The Uncertainty Principle has implications not just for physics, but for the assumption of predictability in the universe. If it is impossible to predict things even on a subatomic level, the ability to accurately predict human responses and reactions is even more uncertain.
Philosophers believed that just as reason and observation reveal the natural laws governing the universe, so they reveal moral laws that grant the same natural rights to all human beings. How, in their different ways, did Friedrich Nietzsche and Adolf Hitler challenge this belief?
Nietzsche advanced the theory of the Superman, that the ideal man was a man who was willing to get in touch with his natural thoughts and feelings, and defy the accepted laws and morality of society. "In rejecting the idea of a God who gives us values changeless and transcendent of the everyday world he gives us superman, a real individual who creates values which are firmly rooted in the everyday changing world. This is someone who, by trusting his own intuitive sense of what is good and evil, succeeds better than any other" man in proving what it is to be a truly excellent human being (Bradley, 2007). Nietzsche envisioned a return to a kind of pagan past, where people could live outside of Christian norms and instead create their own standards, moment by moment, and live in a creative fashion rather than as slaves to dogma. The notion of superiority came from the idea that some people were more willing and fearless about ignoring socially imposed laws.

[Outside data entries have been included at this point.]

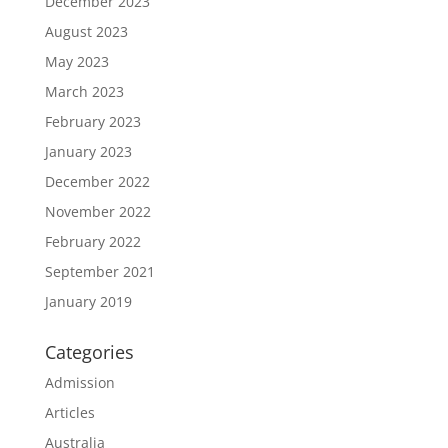
December 2023
August 2023
May 2023
March 2023
February 2023
January 2023
December 2022
November 2022
February 2022
September 2021
January 2019
Categories
Admission
Articles
Australia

However, some of Nietzsche's writings contain descriptions of races that seem to echo Adolf Hitler's notions of racial superiority when he says: "the vulgar man can be distinguished as the dark-colored, and above all as the black-haired... The pre-Aryan inhabitants of the Italian soil, whose complexion formed the clearest feature of distinction from the dominant blondes, namely, the Aryan conquering race:... good, noble, clean, but originally the blonde-haired man in contrast to the dark black-haired aboriginals" ("Nietzsche on Race and Sex." WVC Philosophy Home Page, 2004). Superiority and the idea that some laws apply to only some people were taken to the extreme in the mind of Adolf Hitler and his attempt to build a super race, and a nation where Aryans were encouraged to 'breed' and other racial groups were annihilated. Nietzsche wished to create a world without rules, so everyone could exercise his or her maximum potential, but he believed some races had greater tendencies to embody the qualities of the superman and were more capable of living freely and creatively.
Most of the philosophers believed that human nature can be improved? Why was Sigmund Freud pessimistic about that possibility?
Sigmund Freud believed that human psychology was wired so that human beings would inevitably exist in a state of conflict between their innate desires and social rules for behavior. When human beings were born, they were all id, or devoted to the pleasure principle. To satisfy the needs of the id, the ego is eventually able to articulate what it wants and to delay gratification, and the superego imposes limits upon the schemes of the id, according to societal dictates ("Structure of Mind," 2004).